Abrams claimed that All parts of the body emit electrical impulses with different frequencies that vary with health and disease; illnesses -- as well as age, sex, religion, and location -- could be diagnosed by "tuning in" on patient's blood or handwriting samples with one of his devices; and that diseases could be treated by feeding proper vibrations into the body with another of his devices. Abrams developed thirteen devices claimed to detect such frequencies and/or cure people by matching their frequencies.

All that was needed from a patient for diagnosis was a drop of blood, a single hair, or even a handwriting sample as these would give off the unique "vibrations" of that individual. Not only were diseases ascertained by a drop of blood or handwriting, but one could determine a person's religion, golf handicap, sex, age, present location, when that person would die, and innumerable other titbits of information.

Abrams would take a hair, handwriting or blood sample (sometimes a photograph) of a patient to be diagnosed. This would be placed into a device he called a Dynamiser. This was hooked up by wires to a headpiece to be worn on a healthy individual (called a reagent) who, while facing west, would "react" biologically through the central nervous system to the diseased "vibrations". These "reactions" could be detected by percussing (thumping) the abdomen of the reagent which would reveal areas of "dullness." The location of the dullness (a dull note sounded when thumped) and its size would indicate the precise disease and its location in the patient.

Fiction stuff
Abrams’ theories caused a huge controversy in the early 1920s when the famous author, Upton Sinclair, wrote the article "The House of Wonders" for Pearson's Magazine in June of 1923 which promoted Dr.
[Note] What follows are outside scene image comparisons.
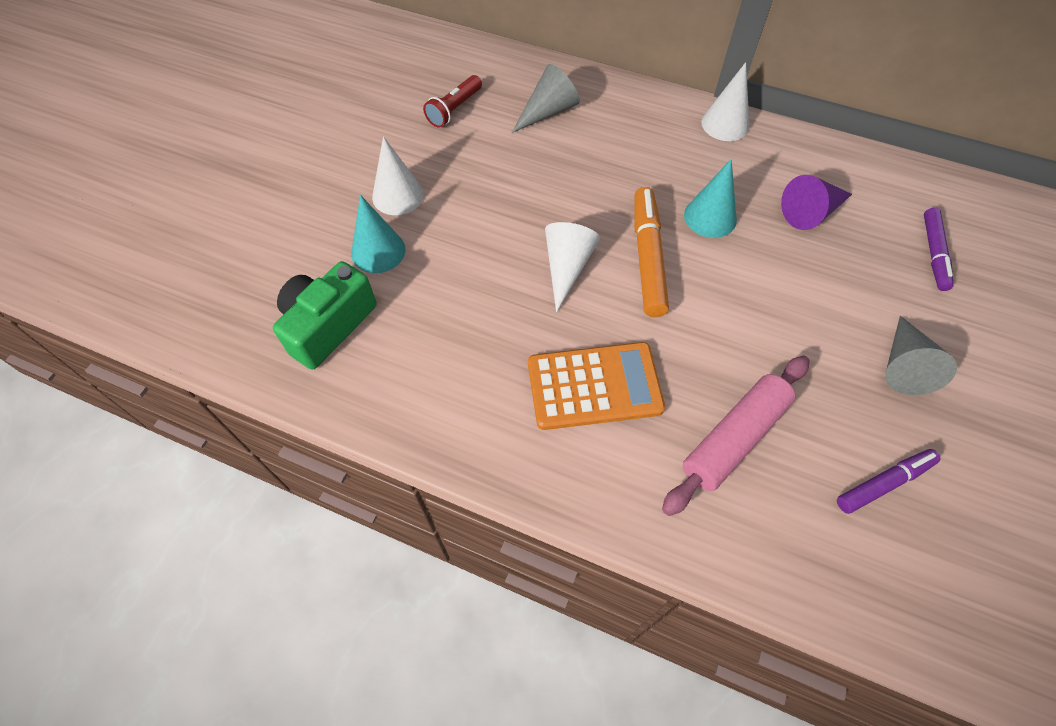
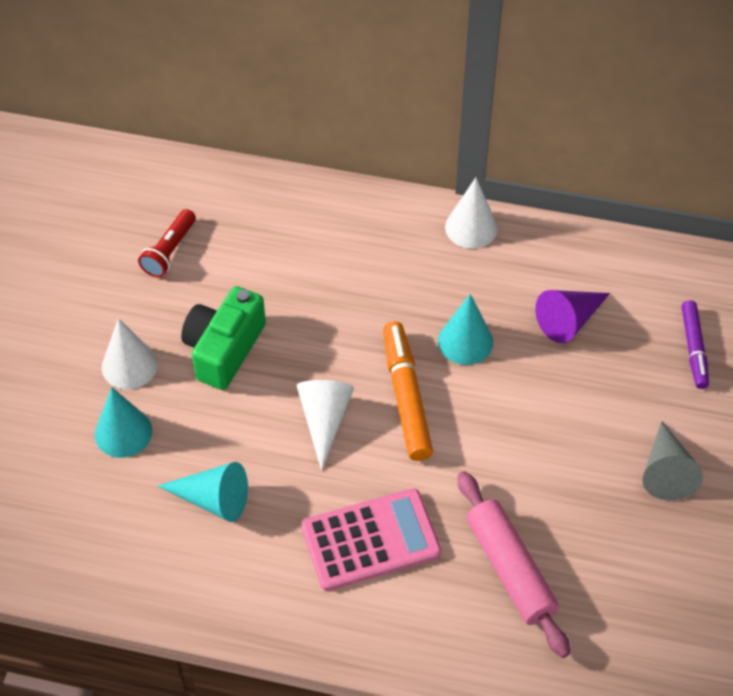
camera: 10 degrees left, 5 degrees down
green camera [273,261,376,370] -> green camera moved to [181,286,266,390]
grey cone [512,64,580,133] -> none
orange calculator [528,342,665,430] -> pink calculator [302,488,441,591]
pink rolling pin [662,355,810,516] -> pink rolling pin turned 60 degrees counterclockwise [458,471,570,658]
purple marker [837,449,941,514] -> none
none -> turquoise cone [158,462,248,522]

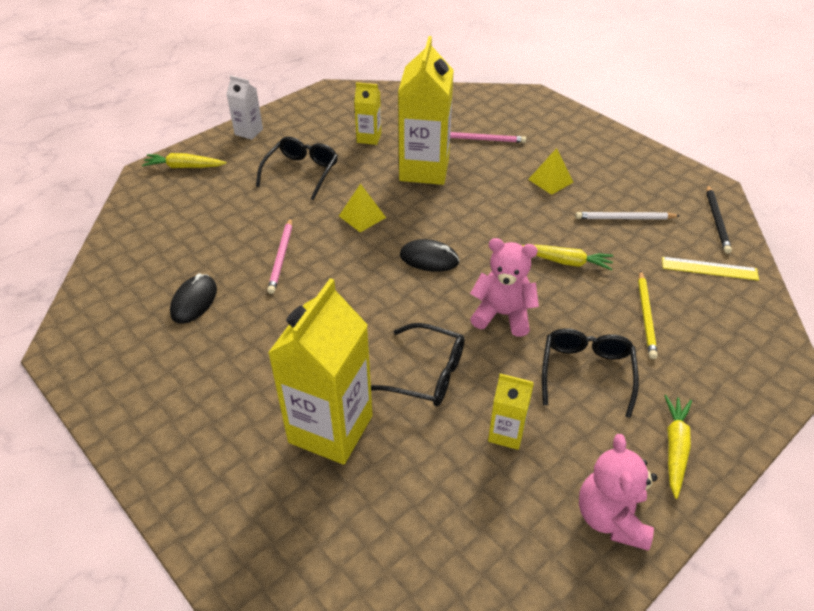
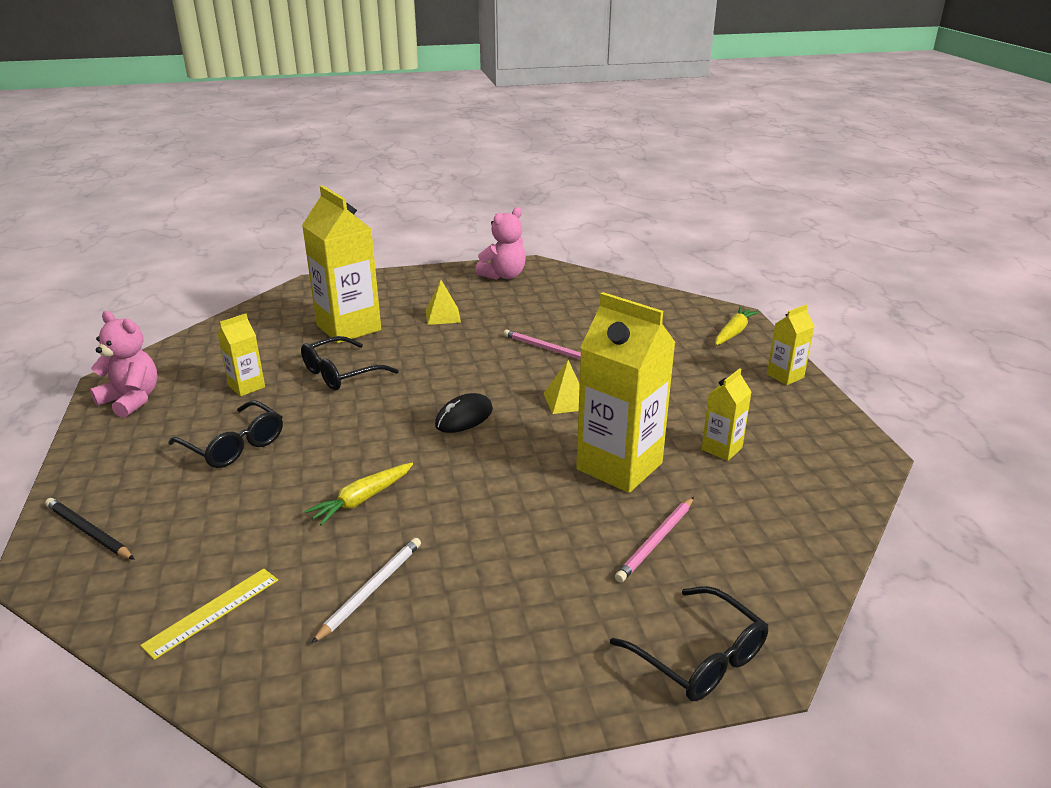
camera: 120 degrees right, 15 degrees down
black mouse [170,273,217,324] -> none
white carton [227,75,263,140] -> yellow carton [767,305,815,385]
black glasses [256,137,338,200] -> black glasses moved to [610,586,768,701]
pink teddy bear [470,238,539,337] -> pink teddy bear moved to [475,207,526,280]
yellow pyramid [528,148,573,195] -> yellow pyramid moved to [426,280,461,325]
yellow pencil [638,270,658,359] -> none
yellow carrot [664,395,692,499] -> none
black pencil [706,184,732,253] -> black pencil moved to [45,498,135,560]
Abrams' theory and methods. This led to numerous articles on the E.R.A. in popular magazines both pro and con. The scientific and medical communities in the United States and Britain were forced to respond to this situation. Two scientific investigations were conducted to get to the bottom of the matter.

During the 1950s, an FDA investigation showed that some of Abrams's devices produced magnetism from circuits like that of an electric doorbell, whereas others had short-wave circuits resembling those of a taxicab transmitter [3]. Similar devices have been produced by many others and are still marketed today.
One of Abrams's many imitators was Royal Raymond Rife (1888-1971), an American who claimed that cancer was caused by bacteria. During the 1920s, he claimed to have developed a powerful microscope that could detect living microbes by the color of auras emitted by their vibratory rates. His Rife Frequency Generator allegedly generates radio waves with precisely the same frequency, causing the offending bacteria to shatter in the same manner as a crystal glass breaks in response to the voice of an opera singer.

Greatest quack of the twentieth century?
The sustained debate on Abrams theories is the stuff for another article. One magazine referring to Abrams’ theories was Hygeia (later Today’s health).